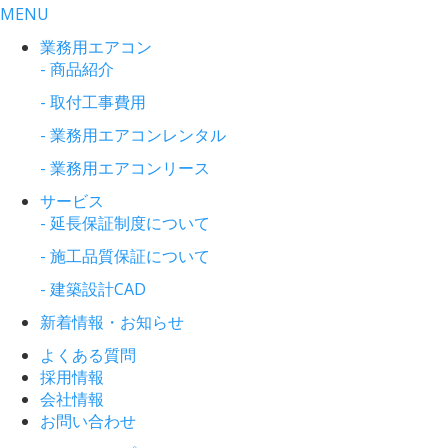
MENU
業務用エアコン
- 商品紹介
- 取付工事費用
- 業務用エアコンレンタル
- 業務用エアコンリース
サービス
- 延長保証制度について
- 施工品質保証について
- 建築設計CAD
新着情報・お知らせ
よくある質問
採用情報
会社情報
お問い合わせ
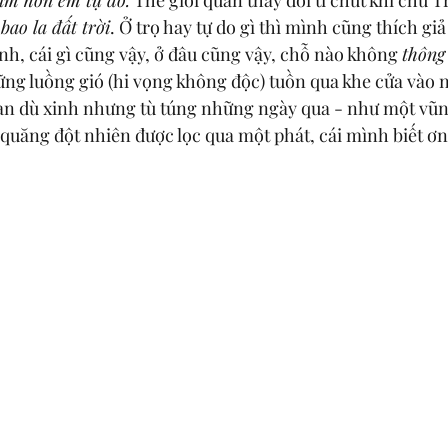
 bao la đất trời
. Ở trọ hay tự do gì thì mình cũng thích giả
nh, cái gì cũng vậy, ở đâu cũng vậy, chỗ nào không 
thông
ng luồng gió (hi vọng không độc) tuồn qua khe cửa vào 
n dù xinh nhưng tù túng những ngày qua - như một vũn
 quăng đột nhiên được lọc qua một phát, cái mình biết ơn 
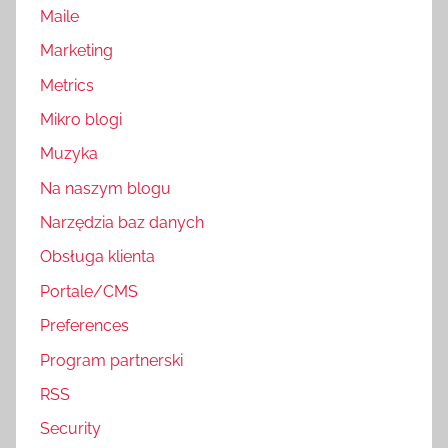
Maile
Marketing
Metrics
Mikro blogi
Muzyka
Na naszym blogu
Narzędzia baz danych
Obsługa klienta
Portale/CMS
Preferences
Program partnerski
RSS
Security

··········

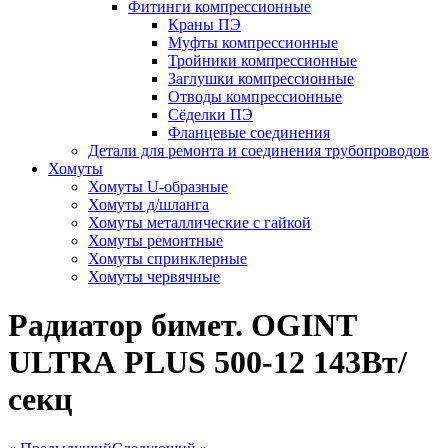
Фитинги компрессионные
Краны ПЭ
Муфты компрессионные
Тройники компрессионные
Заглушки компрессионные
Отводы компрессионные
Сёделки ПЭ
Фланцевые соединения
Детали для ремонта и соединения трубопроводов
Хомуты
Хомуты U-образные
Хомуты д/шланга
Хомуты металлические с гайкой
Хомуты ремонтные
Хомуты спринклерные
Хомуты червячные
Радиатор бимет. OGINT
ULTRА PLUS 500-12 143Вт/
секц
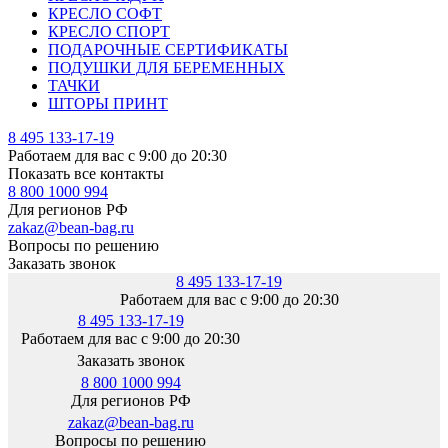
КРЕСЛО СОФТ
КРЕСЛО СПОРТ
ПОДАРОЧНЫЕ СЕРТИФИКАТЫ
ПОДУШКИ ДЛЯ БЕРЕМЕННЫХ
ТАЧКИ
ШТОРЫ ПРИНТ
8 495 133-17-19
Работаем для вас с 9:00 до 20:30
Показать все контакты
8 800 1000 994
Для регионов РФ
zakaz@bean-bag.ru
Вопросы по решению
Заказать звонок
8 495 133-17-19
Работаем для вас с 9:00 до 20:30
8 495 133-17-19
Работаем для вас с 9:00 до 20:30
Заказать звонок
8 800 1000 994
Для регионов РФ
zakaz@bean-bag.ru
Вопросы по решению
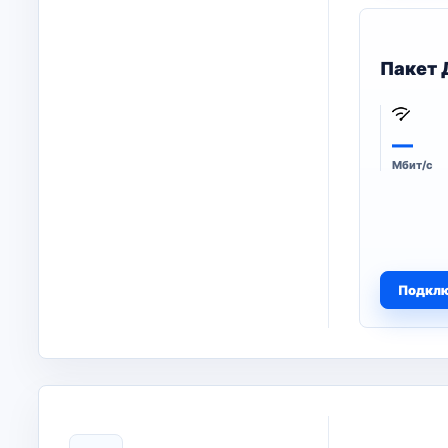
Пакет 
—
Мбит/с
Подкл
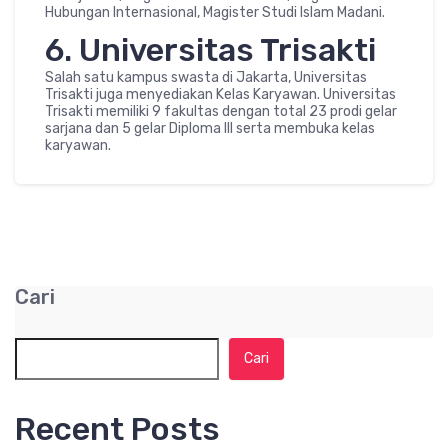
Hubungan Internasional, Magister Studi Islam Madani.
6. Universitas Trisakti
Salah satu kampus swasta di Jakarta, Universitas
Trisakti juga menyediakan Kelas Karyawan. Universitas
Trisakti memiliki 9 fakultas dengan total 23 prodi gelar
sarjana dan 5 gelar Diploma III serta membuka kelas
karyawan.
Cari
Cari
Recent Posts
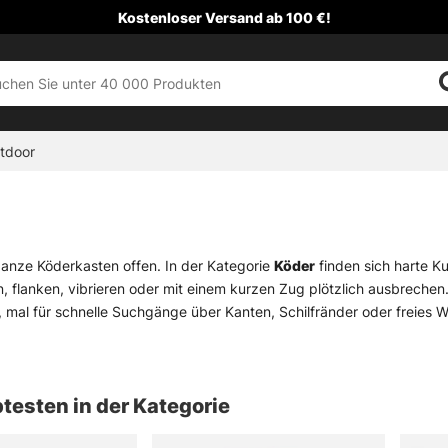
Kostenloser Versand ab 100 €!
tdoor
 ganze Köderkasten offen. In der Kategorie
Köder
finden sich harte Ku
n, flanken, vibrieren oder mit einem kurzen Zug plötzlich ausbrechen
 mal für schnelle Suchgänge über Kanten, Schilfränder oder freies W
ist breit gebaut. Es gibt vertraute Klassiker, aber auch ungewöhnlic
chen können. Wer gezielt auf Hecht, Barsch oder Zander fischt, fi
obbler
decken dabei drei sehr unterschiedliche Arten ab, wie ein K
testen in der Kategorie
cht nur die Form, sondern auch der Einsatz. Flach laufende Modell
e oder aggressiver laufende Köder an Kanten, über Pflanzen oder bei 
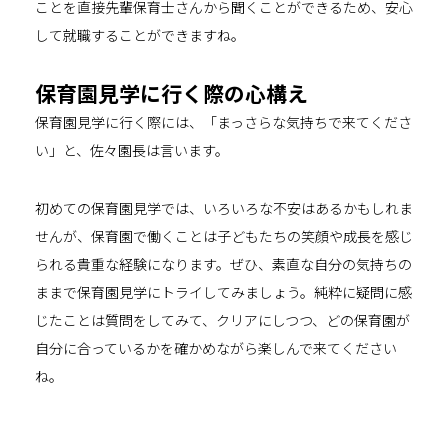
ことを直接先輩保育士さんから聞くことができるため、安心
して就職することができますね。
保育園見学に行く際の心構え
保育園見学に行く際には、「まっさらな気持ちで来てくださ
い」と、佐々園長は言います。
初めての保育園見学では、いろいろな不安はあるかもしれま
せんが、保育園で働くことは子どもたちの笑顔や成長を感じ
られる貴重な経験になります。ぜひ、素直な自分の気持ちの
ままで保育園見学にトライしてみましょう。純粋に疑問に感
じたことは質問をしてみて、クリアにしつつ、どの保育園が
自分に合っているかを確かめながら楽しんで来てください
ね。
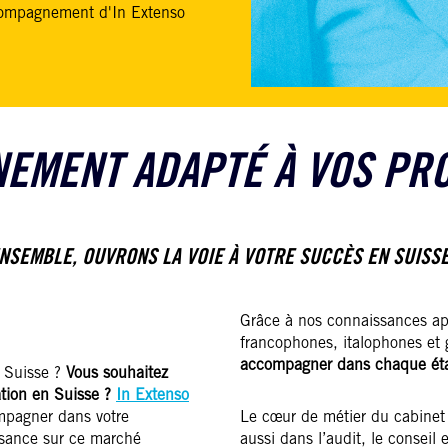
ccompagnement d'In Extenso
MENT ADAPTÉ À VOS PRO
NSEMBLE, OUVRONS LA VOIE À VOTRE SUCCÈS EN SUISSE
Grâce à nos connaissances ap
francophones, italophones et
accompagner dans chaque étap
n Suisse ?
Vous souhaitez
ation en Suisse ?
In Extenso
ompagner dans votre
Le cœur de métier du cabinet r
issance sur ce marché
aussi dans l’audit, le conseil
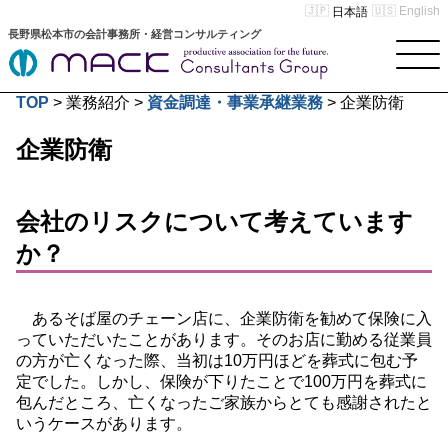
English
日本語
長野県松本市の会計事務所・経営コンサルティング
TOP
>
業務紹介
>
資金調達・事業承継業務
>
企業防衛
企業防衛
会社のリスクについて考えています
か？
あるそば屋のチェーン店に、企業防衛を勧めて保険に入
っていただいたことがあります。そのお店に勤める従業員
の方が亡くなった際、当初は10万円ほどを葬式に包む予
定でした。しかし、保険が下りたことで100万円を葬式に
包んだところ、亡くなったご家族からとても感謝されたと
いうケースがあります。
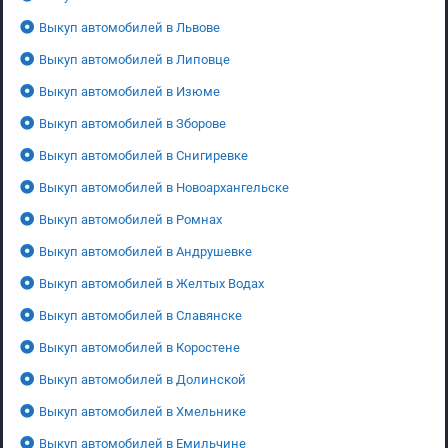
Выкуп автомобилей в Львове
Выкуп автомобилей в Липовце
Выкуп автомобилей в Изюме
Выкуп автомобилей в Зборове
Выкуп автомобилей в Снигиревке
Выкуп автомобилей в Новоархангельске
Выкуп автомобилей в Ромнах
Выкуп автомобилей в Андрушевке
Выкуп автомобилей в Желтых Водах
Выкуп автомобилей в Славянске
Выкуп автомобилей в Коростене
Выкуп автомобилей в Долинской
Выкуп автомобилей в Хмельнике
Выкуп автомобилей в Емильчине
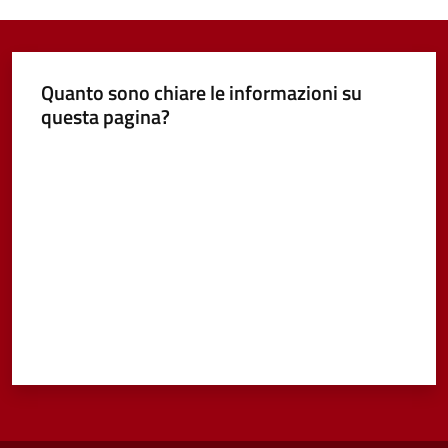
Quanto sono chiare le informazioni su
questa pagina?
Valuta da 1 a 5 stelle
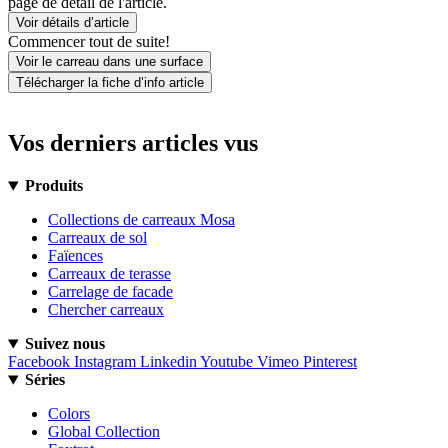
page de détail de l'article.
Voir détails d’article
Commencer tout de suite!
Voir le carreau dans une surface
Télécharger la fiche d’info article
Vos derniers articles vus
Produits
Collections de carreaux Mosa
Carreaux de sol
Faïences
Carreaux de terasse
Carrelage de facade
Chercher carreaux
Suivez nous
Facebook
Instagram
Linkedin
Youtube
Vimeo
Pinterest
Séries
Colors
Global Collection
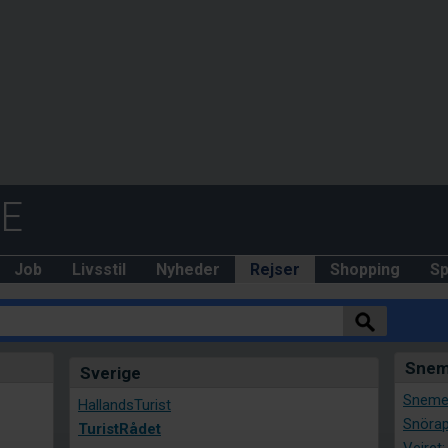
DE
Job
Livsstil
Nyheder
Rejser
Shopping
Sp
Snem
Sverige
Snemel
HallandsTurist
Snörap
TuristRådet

··········

» **ACTIVITY**
Print exactly the lines above that run from the one with "n, flanken, vibrieren" down to the one with "定でした。しかし、保険が下りたことで100万円を葬式に", and omit the pictures.

» **ANSWER AREA**
n, flanken, vibrieren oder mit einem kurzen Zug plötzlich ausbrechen
 mal für schnelle Suchgänge über Kanten, Schilfränder oder freies W
ist breit gebaut. Es gibt vertraute Klassiker, aber auch ungewöhnlic
chen können. Wer gezielt auf Hecht, Barsch oder Zander fischt, fi
obbler
decken dabei drei sehr unterschiedliche Arten ab, wie ein K
testen in der Kategorie
cht nur die Form, sondern auch der Einsatz. Flach laufende Modell
e oder aggressiver laufende Köder an Kanten, über Pflanzen oder bei 
ことを直接先輩保育士さんから聞くことができるため、安心
して就職することができますね。
保育園見学に行く際の心構え
保育園見学に行く際には、「まっさらな気持ちで来てくださ
い」と、佐々園長は言います。
初めての保育園見学では、いろいろな不安はあるかもしれま
せんが、保育園で働くことは子どもたちの笑顔や成長を感じ
られる貴重な経験になります。ぜひ、素直な自分の気持ちの
ままで保育園見学にトライしてみましょう。純粋に疑問に感
じたことは質問をしてみて、クリアにしつつ、どの保育園が
自分に合っているかを確かめながら楽しんで来てください
ね。
ccompagnement d'In Extenso
MENT ADAPTÉ À VOS PRO
NSEMBLE, OUVRONS LA VOIE À VOTRE SUCCÈS EN SUISSE
Grâce à nos connaissances ap
francophones, italophones et
accompagner dans chaque étap
n Suisse ?
Vous souhaitez
ation en Suisse ?
In Extenso
ompagner dans votre
Le cœur de métier du cabinet r
issance sur ce marché
aussi dans l’audit, le conseil
English
日本語
長野県松本市の会計事務所・経営コンサルティング
TOP
>
業務紹介
>
資金調達・事業承継業務
>
企業防衛
企業防衛
会社のリスクについて考えています
か？
あるそば屋のチェーン店に、企業防衛を勧めて保険に入
っていただいたことがあります。そのお店に勤める従業員
の方が亡くなった際、当初は10万円ほどを葬式に包む予
定でした。しかし、保険が下りたことで100万円を葬式に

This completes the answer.